Elle prétexte un dossier urgent et s’éclipse. Robert reste planté là, piqué au vif. Aurait-il mal interprété la lettre ? Son orgueil refuse d’envisager cette possibilité.
— Elle se fait désirer. Classique.
Mercredi matin
Aaaatchoum ! Aaaatchoum !
Scarlett tâtonne dans le noir , se refusant à allumer : réveiller les chats signerait la fin de tout espoir de se rendormir. Sa main glisse dans le tiroir de la table de nuit et, juste à côté de la pile de mouchoirs parfaitement repassés, elle touche un objet rond. Intriguée, elle allume, faisant fi de ses résolutions initiales.
Le yo-yo en bois de santal... Celui que son père lui avait offert pour récompenser un bulletin exceptionnel — événement rare, elle doit bien l’admettre. Sur le moment, elle avait été déçue : un simple yo-yo après un effort pareil ! Alors qu’elle rêvait d’un vélo. La vie est parfois cruelle.
Elle passe l’ index dans la cordelette et, sous le regard fasciné des deux chats, fait monter et descendre la boule de bois. Ce qu’on lance revient toujours, murmure une petite voix intérieure, probablement la même qui lui dit toujours de ne pas terminer la tablette de chocolat.
Sa vengeance serait-elle un aller-retour inutile ? Scarlett hésite. Puis, d’un geste sec, elle chasse ses scrupules. Elle a du repassage en retard : Et avec tout ce qui lui tourne dans la tête, elle ne pourra pas se rendormir.
Mercredi matin — Centre de tri, 9 h 12
Sur fond d’odeur de café tiède, le cliquetis des claviers, le ronronnement des imprimantes et la sonnerie des téléphones composent la bande‑son du bureau. Comme tous les jours. Mais quand Robert franchit la porte de l’open space, il sent immédiatement que quelque chose a changé : l’air semble chargé d’électricité. Il rase les murs, trébuche sur un câble, manque de s’étaler. Les collègues qu’il croise détournent les yeux en toussotant.
Deux assistants chuchotent sur son passage :
— Je te jure, il a cru que c’était pour lui.

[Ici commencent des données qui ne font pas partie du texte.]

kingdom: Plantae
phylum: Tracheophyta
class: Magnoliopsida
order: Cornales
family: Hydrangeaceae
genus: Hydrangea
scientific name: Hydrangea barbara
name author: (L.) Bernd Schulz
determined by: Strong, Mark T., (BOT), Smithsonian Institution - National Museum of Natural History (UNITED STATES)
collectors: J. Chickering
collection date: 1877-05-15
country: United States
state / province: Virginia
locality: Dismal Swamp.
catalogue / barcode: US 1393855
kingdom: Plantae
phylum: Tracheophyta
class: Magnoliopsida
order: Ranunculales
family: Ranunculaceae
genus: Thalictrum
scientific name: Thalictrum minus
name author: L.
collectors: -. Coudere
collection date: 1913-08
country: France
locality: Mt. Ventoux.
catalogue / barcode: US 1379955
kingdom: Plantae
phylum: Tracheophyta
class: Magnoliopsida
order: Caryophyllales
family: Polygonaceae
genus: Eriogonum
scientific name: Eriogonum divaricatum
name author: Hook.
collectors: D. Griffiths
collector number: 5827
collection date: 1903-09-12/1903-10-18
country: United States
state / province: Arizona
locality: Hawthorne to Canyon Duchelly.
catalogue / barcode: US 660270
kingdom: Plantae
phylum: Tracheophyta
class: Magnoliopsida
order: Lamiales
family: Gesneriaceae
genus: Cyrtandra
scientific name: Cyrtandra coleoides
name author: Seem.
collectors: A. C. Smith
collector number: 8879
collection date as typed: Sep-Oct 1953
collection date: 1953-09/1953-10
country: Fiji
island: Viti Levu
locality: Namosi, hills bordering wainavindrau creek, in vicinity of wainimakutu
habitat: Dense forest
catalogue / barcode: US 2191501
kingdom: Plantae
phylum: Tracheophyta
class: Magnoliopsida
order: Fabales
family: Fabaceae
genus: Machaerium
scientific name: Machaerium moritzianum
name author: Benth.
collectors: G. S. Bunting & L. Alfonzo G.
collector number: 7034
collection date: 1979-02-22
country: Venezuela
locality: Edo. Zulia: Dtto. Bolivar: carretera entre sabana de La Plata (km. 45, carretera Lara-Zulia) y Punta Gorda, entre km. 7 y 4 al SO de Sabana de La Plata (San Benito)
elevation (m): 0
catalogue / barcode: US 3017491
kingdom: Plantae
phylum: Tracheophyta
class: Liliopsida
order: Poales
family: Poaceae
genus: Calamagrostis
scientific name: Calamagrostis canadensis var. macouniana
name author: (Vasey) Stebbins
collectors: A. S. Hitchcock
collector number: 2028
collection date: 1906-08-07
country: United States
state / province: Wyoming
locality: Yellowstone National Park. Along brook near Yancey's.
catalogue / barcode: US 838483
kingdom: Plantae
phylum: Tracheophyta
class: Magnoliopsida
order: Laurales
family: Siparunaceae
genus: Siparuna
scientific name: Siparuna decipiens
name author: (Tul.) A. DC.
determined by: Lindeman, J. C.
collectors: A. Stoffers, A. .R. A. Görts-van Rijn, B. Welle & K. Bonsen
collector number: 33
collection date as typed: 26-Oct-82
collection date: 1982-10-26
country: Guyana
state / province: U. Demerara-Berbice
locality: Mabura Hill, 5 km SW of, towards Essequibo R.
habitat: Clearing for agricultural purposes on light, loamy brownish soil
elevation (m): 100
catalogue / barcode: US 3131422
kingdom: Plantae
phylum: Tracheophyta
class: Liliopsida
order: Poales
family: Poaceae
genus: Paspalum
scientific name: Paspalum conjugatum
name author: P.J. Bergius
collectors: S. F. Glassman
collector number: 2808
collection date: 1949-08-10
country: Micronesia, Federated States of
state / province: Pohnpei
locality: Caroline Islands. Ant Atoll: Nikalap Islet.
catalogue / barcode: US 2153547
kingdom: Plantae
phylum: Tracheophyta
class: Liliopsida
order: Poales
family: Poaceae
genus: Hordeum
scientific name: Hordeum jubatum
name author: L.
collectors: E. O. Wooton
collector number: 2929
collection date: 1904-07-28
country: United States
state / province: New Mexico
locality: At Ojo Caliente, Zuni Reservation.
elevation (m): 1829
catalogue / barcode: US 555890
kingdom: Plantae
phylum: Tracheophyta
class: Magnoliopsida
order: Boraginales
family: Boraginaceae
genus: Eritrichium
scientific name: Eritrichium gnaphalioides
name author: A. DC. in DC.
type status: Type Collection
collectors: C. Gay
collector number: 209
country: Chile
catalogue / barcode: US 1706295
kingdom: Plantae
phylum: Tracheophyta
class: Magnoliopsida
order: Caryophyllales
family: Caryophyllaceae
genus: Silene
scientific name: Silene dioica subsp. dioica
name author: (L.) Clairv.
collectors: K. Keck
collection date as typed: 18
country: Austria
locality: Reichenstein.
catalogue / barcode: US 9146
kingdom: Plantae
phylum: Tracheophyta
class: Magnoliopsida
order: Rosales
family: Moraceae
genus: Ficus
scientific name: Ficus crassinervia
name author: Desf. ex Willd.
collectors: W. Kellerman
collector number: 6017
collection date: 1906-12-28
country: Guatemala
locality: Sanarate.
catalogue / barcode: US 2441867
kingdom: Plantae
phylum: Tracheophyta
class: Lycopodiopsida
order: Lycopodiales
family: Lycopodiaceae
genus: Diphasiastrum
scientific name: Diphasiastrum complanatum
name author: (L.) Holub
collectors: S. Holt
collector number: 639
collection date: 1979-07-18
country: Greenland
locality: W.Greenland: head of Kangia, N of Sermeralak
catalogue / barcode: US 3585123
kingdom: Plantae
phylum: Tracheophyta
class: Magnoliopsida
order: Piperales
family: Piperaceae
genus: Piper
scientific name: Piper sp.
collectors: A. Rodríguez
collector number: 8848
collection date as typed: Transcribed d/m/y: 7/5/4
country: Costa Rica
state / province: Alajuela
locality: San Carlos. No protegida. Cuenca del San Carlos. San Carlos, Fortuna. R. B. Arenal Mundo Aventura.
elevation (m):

Robert fulmine. « Cette petite peste a tout raconté. »
Il s’assied à son bureau l’air hagard. La stagiaire, arrivée plus tôt que d’habitude, garde les yeux rivés sur son écran. Scarlett, elle passe en reconnaissance. Elle affiche un visage parfaitement neutre.
Robert l’interpelle.
— Scarlett…
— Désolée, Robert, dossier urgent, dit-elle en tapotant la farde qu’elle a sous le bras.
Dossier urgent ? N’importe quoi. Elle trie des lettres dont plus personne ne veut !
En réalité, Scarlett sent encore sur son doigt la légère tension de la cordelette du yo-yo. Un va-et-vient. Comme les choses qu’on lance et qui finissent par revenir.
Intérieurement, elle danse les claquettes. Elle n’a rien à faire : le malaise circule tout seul. La stagiaire évite Robert, Robert évite son reflet, les collègues chuchotent. Pas de scandale.
Et en elle, quelque chose se détend. Sa petite pendule intérieure avance d’un cran.